Nucleotide sequences of 5′ flanking DNAs
Sample | 5′ flanking sequencea | Repetitive sequence |
---|---|---|
TL-Om1 | ---ACTCATTGTTTTTTATGGCATAGTATCCCATGGTATATATGT-LTR | L1 |
MT-1 | ---CCCATTCTGAAGTACTGGGTGTTACACCTTCAACGTATCTTTTTTAGGGGACAAAATT CAACCCATAACAGATGGCCTTCACATTTAGGAAGAATATCTT-LTR | MLT |
---TGGTTTCACATGCCTGGTAGGCCCCGGTTATCAATGAAATACTTCTTTTCTCAAGAT ATGAATTCTTAATTTTACTTTGAACTTAAATTAACATTAACAGATAATGTACGTGTAG TACAGAAAGAGAATGCAGGCAAGCAAAAACAAAATGAACATAAC-LTR | L1 | |
ATL case 1 | ---CAGACAGTAAATCTTGAGATGTAGAGATGAAGAAGGGTCGGGGGAATGTTTCTTGG TATAATTTAGACTAAAGGCAGGTATAAACTTTGTTTTGGAGATTTTGGATTGACTGTC TCCATGGTCCTGAATCCCAGGGCCAATCAGAGGCAAAACTGAAA-LTR | AluSx |
Underlining indicates the sequences used for primers in the bisulfite genomic sequencing analysis.
LA-PCR.
The LA-PCR (Takara) system was used to amplify the integrated provirus sequence according to the manufacturer's instructions. Using 100 ng of genomic DNA sample, 35 cycles of a two-step PCR consisting of 94°C for 30 s and 68°C for 8 min were done. The primers used were as follows: sense primers 5′-CTTTGCTGACCCTGCTTGCTCAACTCAC-3′ (nucleotide positions 4 to 28) and 5′-GAGAGGCCTTACAAACTGGAATCACCCTTG-3′ (nucleotide positions 6499 to 6528) and antisense primers 5′-CAAGGGTGATTCCAGTTTGTAAGGCCTCTC-3′ (nucleotide positions 6528 to 5499) and 5′-GTAGAGTTGAGCAAGCAGGGTCAGGCAAAG-3′ (nucleotide positions 8831 to 8860). Amplified products were analyzed by 1% agarose gel electrophoresis.

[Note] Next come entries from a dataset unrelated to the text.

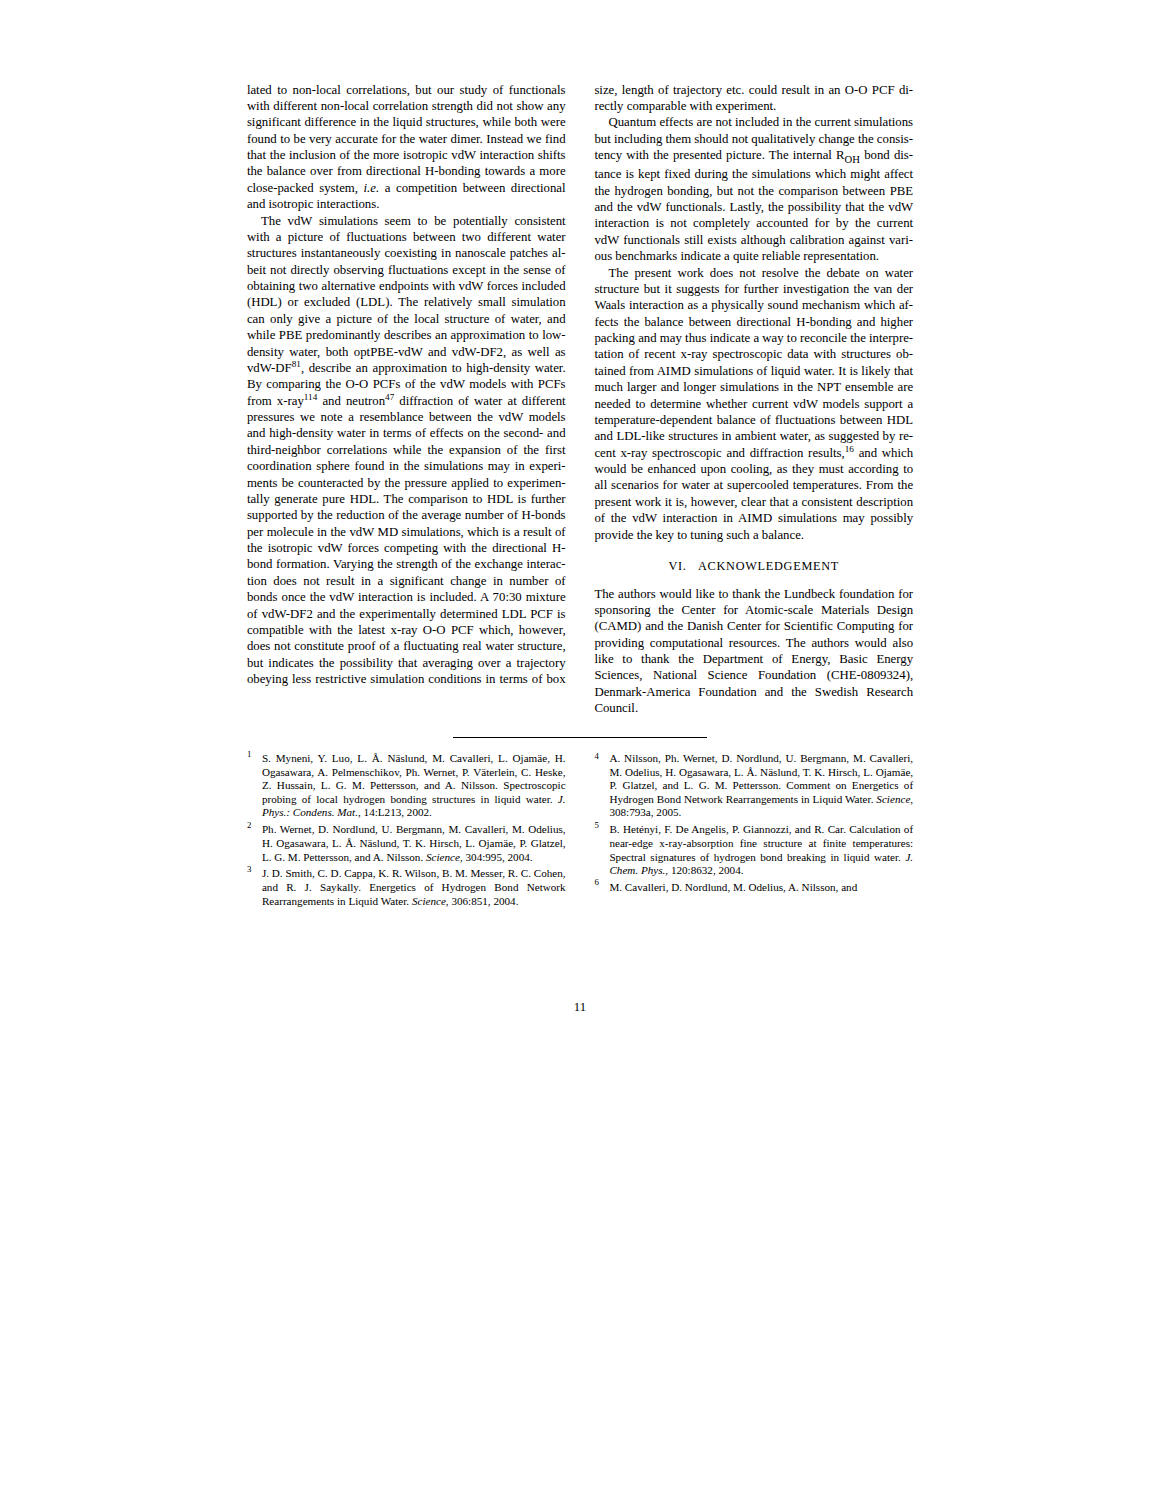lated to non-local correlations, but our study of functionals with different non-local correlation strength did not show any significant difference in the liquid structures, while both were found to be very accurate for the water dimer. Instead we find that the inclusion of the more isotropic vdW interaction shifts the balance over from directional H-bonding towards a more close-packed system, i.e. a competition between directional and isotropic interactions.
The vdW simulations seem to be potentially consistent with a picture of fluctuations between two different water structures instantaneously coexisting in nanoscale patches albeit not directly observing fluctuations except in the sense of obtaining two alternative endpoints with vdW forces included (HDL) or excluded (LDL). The relatively small simulation can only give a picture of the local structure of water, and while PBE predominantly describes an approximation to low-density water, both optPBE-vdW and vdW-DF2, as well as vdW-DF81, describe an approximation to high-density water. By comparing the O-O PCFs of the vdW models with PCFs from x-ray114 and neutron47 diffraction of water at different pressures we note a resemblance between the vdW models and high-density water in terms of effects on the second- and third-neighbor correlations while the expansion of the first coordination sphere found in the simulations may in experiments be counteracted by the pressure applied to experimentally generate pure HDL. The comparison to HDL is further supported by the reduction of the average number of H-bonds per molecule in the vdW MD simulations, which is a result of the isotropic vdW forces competing with the directional H-bond formation. Varying the strength of the exchange interaction does not result in a significant change in number of bonds once the vdW interaction is included. A 70:30 mixture of vdW-DF2 and the experimentally determined LDL PCF is compatible with the latest x-ray O-O PCF which, however, does not constitute proof of a fluctuating real water structure, but indicates the possibility that averaging over a trajectory obeying less restrictive simulation conditions in terms of box size, length of trajectory etc. could result in an O-O PCF directly comparable with experiment.
Quantum effects are not included in the current simulations but including them should not qualitatively change the consistency with the presented picture. The internal ROH bond distance is kept fixed during the simulations which might affect the hydrogen bonding, but not the comparison between PBE and the vdW functionals. Lastly, the possibility that the vdW interaction is not completely accounted for by the current vdW functionals still exists although calibration against various benchmarks indicate a quite reliable representation.
The present work does not resolve the debate on water structure but it suggests for further investigation the van der Waals interaction as a physically sound mechanism which affects the balance between directional H-bonding and higher packing and may thus indicate a way to reconcile the interpretation of recent x-ray spectroscopic data with structures obtained from AIMD simulations of liquid water. It is likely that much larger and longer simulations in the NPT ensemble are needed to determine whether current vdW models support a temperature-dependent balance of fluctuations between HDL and LDL-like structures in ambient water, as suggested by recent x-ray spectroscopic and diffraction results,16 and which would be enhanced upon cooling, as they must according to all scenarios for water at supercooled temperatures. From the present work it is, however, clear that a consistent description of the vdW interaction in AIMD simulations may possibly provide the key to tuning such a balance.
VI. ACKNOWLEDGEMENT
The authors would like to thank the Lundbeck foundation for sponsoring the Center for Atomic-scale Materials Design (CAMD) and the Danish Center for Scientific Computing for providing computational resources. The authors would also like to thank the Department of Energy, Basic Energy Sciences, National Science Foundation (CHE-0809324), Denmark-America Foundation and the Swedish Research Council.
1 S. Myneni, Y. Luo, L. Å. Näslund, M. Cavalleri, L. Ojamäe, H. Ogasawara, A. Pelmenschikov, Ph. Wernet, P. Väterlein, C. Heske, Z. Hussain, L. G. M. Pettersson, and A. Nilsson. Spectroscopic probing of local hydrogen bonding structures in liquid water. J. Phys.: Condens. Mat., 14:L213, 2002.
2 Ph. Wernet, D. Nordlund, U. Bergmann, M. Cavalleri, M. Odelius, H. Ogasawara, L. Å. Näslund, T. K. Hirsch, L. Ojamäe, P. Glatzel, L. G. M. Pettersson, and A. Nilsson. Science, 304:995, 2004.
3 J. D. Smith, C. D. Cappa, K. R. Wilson, B. M. Messer, R. C. Cohen, and R. J. Saykally. Energetics of Hydrogen Bond Network Rearrangements in Liquid Water. Science, 306:851, 2004.
4 A. Nilsson, Ph. Wernet, D. Nordlund, U. Bergmann, M. Cavalleri, M. Odelius, H. Ogasawara, L. Å. Näslund, T. K. Hirsch, L. Ojamäe, P. Glatzel, and L. G. M. Pettersson. Comment on Energetics of Hydrogen Bond Network Rearrangements in Liquid Water. Science, 308:793a, 2005.
5 B. Hetényi, F. De Angelis, P. Giannozzi, and R. Car. Calculation of near-edge x-ray-absorption fine structure at finite temperatures: Spectral signatures of hydrogen bond breaking in liquid water. J. Chem. Phys., 120:8632, 2004.
6 M. Cavalleri, D. Nordlund, M. Odelius, A. Nilsson, and
11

Confocal immunofluorescence microscopy.
Expression of the Gag protein was detected by using a laser confocal microscope (Radiance 2000; Bio-Rad). The primary antibody was anti-p19/27 antibody (Fujirebio), and the secondary antibody was fluorescein isothiocyanate-labeled anti-mouse immunoglobulin G antibody.
ELISA.
The concentration of p19 Gag protein in the culture supernatant was measured with the RETRO-TEK HTLV-I/II p19 antigen enzyme-linked immunosorbent assay (ELISA) kit (ZeptoMetrix Corporation, Buffalo, N.Y.) according to the manufacturer's instructions. Triplicate samples were assayed, and the mean and standard deviation were calculated.
RESULTS
Viral gene expression and CpG methylation of the provirus LTR in cell lines.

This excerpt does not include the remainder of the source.